The Care Workers’ Charity Responds to ADASS Autumn 2025 Survey
The Care Workers’ Charity (CWC) is calling for urgent Government action following the publication of ADASS’s Autumn 2025 Survey, which reveals a system under intensifying pressure; marked by deepening financial instability, workforce shortages, rising delegated healthcare tasks, and a diminishing adult social care voice within Integrated Care Systems (ICSs).
Directors of Adult Social Services project a £623 million overspend for 2025/26, a sharp rise from £586 million in 2023/24 and £564 million in 2024/25. They also estimate that at least £869 million in savings will be required in 2026/27, a figure likely to grow as costs and complexity increase.
Government restrictions on international recruitment are further destabilising the sector. Directors warn that reduced access to international care workers risks undermining local care markets, increasing reliance on costly agency workers, worsening unmet needs, and contributing to hospital discharge delays.
Instability among care providers is also rising: 4,254 people have been directly affected by provider closures, ceased trading or contract hand-backs since 1 April 2025, compared with 4,056 in the previous six months.
Adult social care’s influence within ICS structures continues to weaken. Only 10% of Directors report having significant influence, while 34% say they have very little or none, highlighting the impact of ongoing ICB reorganisation.
Delegation of healthcare tasks from the NHS to care workers is increasing rapidly, with 74% of Directors reporting growth. Yet in ADASS’s Spring 2025 Survey:
- Only 16% are satisfied that care workers are appropriately remunerated
- Only 26% believe health partners provide the resources needed
- 67% say delegated tasks are being carried out without NHS training, supervision, or funding
Nationally, 49% of Directors say they have no agreement with health partners setting out how delegation should take place. Where agreements do exist, 70% cover training, 78% cover competency assessments, and only 64% protect against unfunded cost-shifting.

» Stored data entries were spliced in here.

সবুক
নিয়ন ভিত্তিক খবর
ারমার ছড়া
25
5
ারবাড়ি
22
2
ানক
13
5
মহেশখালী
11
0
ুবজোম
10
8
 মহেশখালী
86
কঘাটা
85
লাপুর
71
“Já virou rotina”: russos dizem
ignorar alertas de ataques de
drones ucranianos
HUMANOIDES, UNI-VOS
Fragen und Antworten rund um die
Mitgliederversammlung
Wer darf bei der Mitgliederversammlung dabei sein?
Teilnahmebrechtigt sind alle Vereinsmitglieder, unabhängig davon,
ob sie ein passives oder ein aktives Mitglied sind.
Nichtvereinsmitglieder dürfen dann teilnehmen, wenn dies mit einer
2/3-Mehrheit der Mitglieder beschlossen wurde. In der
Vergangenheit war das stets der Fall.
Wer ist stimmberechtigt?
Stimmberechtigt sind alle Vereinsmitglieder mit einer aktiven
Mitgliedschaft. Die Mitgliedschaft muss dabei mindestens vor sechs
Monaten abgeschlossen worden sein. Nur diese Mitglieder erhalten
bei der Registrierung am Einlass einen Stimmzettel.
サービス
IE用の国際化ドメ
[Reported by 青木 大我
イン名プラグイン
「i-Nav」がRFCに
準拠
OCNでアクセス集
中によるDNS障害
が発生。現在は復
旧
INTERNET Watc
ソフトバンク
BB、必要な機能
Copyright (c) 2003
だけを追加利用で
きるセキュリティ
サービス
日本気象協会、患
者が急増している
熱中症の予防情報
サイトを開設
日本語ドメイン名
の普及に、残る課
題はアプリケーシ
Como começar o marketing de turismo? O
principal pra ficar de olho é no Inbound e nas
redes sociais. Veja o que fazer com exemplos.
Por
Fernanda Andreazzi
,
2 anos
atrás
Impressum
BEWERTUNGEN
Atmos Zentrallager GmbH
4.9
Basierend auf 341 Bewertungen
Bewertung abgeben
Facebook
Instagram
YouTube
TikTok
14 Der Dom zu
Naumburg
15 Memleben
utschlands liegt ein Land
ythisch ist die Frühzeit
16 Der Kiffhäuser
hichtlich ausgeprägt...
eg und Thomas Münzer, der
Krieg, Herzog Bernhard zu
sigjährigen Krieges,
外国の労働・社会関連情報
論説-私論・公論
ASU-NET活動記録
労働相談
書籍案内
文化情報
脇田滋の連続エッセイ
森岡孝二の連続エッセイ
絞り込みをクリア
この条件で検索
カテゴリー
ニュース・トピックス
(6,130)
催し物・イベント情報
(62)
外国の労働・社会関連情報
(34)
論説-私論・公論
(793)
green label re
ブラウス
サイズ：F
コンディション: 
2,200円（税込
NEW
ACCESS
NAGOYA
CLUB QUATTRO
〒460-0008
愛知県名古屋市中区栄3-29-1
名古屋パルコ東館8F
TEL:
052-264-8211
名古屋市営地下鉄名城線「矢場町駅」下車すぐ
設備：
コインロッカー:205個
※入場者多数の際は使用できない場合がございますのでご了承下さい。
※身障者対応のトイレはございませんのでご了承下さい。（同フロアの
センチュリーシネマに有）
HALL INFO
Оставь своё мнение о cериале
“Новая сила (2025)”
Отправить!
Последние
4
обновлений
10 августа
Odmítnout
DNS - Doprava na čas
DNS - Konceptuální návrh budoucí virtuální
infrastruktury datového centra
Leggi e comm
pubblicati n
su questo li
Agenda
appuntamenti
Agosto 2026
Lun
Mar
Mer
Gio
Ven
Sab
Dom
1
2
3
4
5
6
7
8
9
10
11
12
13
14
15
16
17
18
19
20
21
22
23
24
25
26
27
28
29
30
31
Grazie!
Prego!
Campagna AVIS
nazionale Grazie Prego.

Karolina Gerlich, CEO of The Care Workers’ Charity, said:
“These numbers are not just warnings; they are the reality of a system pushed past breaking point. Care workers are absorbing the consequences every day: taking on more complex clinical tasks without training or pay, and working in services stretched to their limits.
It is unacceptable that delegated healthcare responsibilities are being shifted onto an already overstretched workforce without proper training, supervision or remuneration. Care workers deserve pay, protection and parity, not to be treated as a stopgap for NHS pressures.”
The Care Workers’ Charity supports the report’s recommendations and urges the Government to act immediately. Key priorities include:
Supporting the Workforce
- Provide £300 million for winter 2025/26 to stabilise recruitment and retention ahead of the Fair Pay Agreement (due 2028).
- Fully fund the Fair Pay Agreement and all costs arising from the Employment Rights Bill.
Delegated Healthcare Activities
- NHS partners must provide training, competency sign-off and ongoing review.
- Care workers carrying out delegated clinical tasks must be properly remunerated.
- NHS activities of daily living must not be re-badged as means-tested social care.
Prevention
- Fund councils to independently evaluate preventative adult social care projects.
- Support national peer learning and resource sharing linked to current academic research.